In a development that has sent shockwaves through the fjords and forced a collective tightening of whale-watching spandex, Norway’s Crown Princess Mette-Marit has been placed on the lung transplant list. British royal doctors, presumably fresh from polishing the Queen’s sceptre and diagnosing corgi indigestion, have been drafted in for consultation. Because when your lungs give up the ghost, who better to call than the chaps who kept a 95-year-old monarch ticking with gin and stubbornness?
The palace statement, as translucent as a politician’s promise, announced that the Crown Princess’s pulmonary condition has “worsened to the point where a transplant is necessary.” This is the medical equivalent of a chef admitting the soufflé has collapsed and they need a new egg. Mette-Marit, who has been battling a form of pulmonary fibrosis—a condition that makes breathing feel like sucking air through a damp sock—now faces a wait for a pair of donor lungs that could be longer than a queue at an Oslo bus stop on a Tuesday.
Enter the British royal medical elite. These gentlemen (and likely a few ladies, because even the monarchy has cracked a window) are the same folk who successfully concealed the Queen’s dodgy knee for two decades and once diagnosed Prince Philip with “acute grumpiness.” Their secret? A stiff upper lip and a prescription pad that doubles as a shield against bad news. Now they’re off to Oslo, no doubt packed with stethoscopes, tweed, and a flask of something strong. The consultation is being billed as a “courtesy.” Which is polite for “we don’t want Norway to think we’re ignoring them while we focus on Harry’s memoir fallout.”
But let’s be honest, the real spectacle here is the transplant list. In Norway, where the state is so generous it practically holds your hand while you wee, the waiting list for lungs is, shall we say, more exclusive than a Nobel Prize dinner. The Crown Princess will be bumped up faster than a herring in a pickling vat. Meanwhile, commoners with similarly deflated bellows will be tutting into their aquavit, dreaming of a system where royalty doesn’t queue-jump with a wave of a tiara.
The British doctors, led by a man whose name I cannot confirm but let’s call him Sir Reginald Breathless, are reportedly “very confident.” They are confident in their ability to perform a transplant that involves sawing through ribs, attaching a dead person’s lungs, and hoping the recipient doesn’t reject them like a bad Brexit deal. The Crown Princess, for her part, is said to be “in good spirits.” Which translates to “smiling through the Xanax and pretending she isn’t terrified of suffocating while a gaggle of foreign surgeons poke around her thoracic cavity.”

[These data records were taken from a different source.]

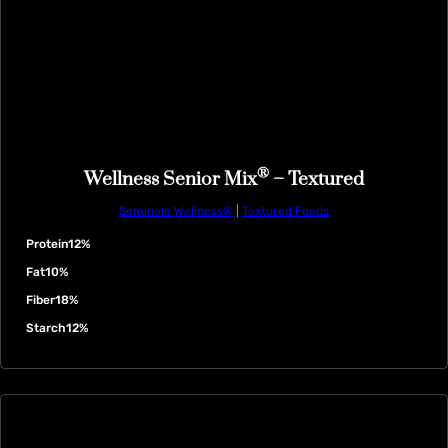
®
Wellness Senior Mix
– Textured
Seminole Wellness®
|
Textured Feeds
Protein
12%
Fat
10%
Fiber
18%
Starch
12%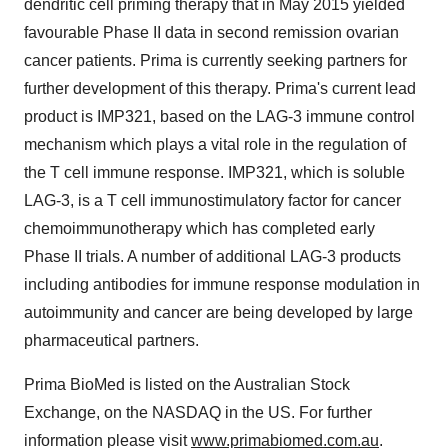
dendritic cell priming therapy that in May 2015 yielded
favourable Phase II data in second remission ovarian
cancer patients. Prima is currently seeking partners for
further development of this therapy. Prima's current lead
product is IMP321, based on the LAG-3 immune control
mechanism which plays a vital role in the regulation of
the T cell immune response. IMP321, which is soluble
LAG-3, is a T cell immunostimulatory factor for cancer
chemoimmunotherapy which has completed early
Phase II trials. A number of additional LAG-3 products
including antibodies for immune response modulation in
autoimmunity and cancer are being developed by large
pharmaceutical partners.
Prima BioMed is listed on the Australian Stock
Exchange, on the NASDAQ in the US. For further
information please visit
www.primabiomed.com.au
.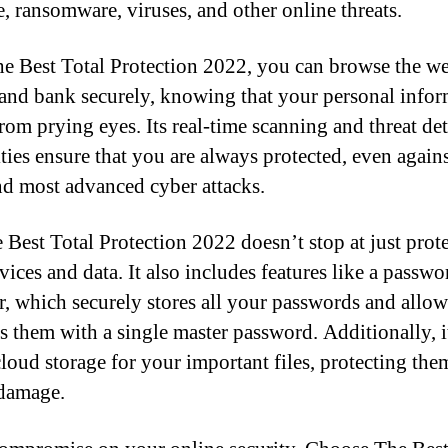
, ransomware, viruses, and other online threats.
e Best Total Protection 2022, you can browse the w
 and bank securely, knowing that your personal info
from prying eyes. Its real-time scanning and threat de
ities ensure that you are always protected, even agains
and most advanced cyber attacks.
 Best Total Protection 2022 doesn’t stop at just prot
vices and data. It also includes features like a passwo
, which securely stores all your passwords and allo
ss them with a single master password. Additionally, i
cloud storage for your important files, protecting th
 damage.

This story is, of course, a metaphor for everything. Modern monarchy is a lung transplant: a desperate attempt to keep an archaic organ functioning while the body politic rejects it. The British doctors represent the last gasp of imperial influence, swooping in to patch up a fading cousin-kingdom with medical arrogance and a bill sent later. The Crown Princess? She’s just a woman who needs air, caught between the state’s efficiency and the monarchy’s need for spectacle.
As we wait for the official outcome—expected in a press release thick with platitudes about “gratitude” and “privacy”—let us raise a glass of Norwegian moonshine to the NHS, the Norwegian health system, and the sheer absurdity of a planet where a princess’s lungs become a diplomatic incident. May she breathe easy. And may the rest of us remember that in the lottery of life, a crown is just a hat, and a lung is a lung is a lung. Until the donor shows up.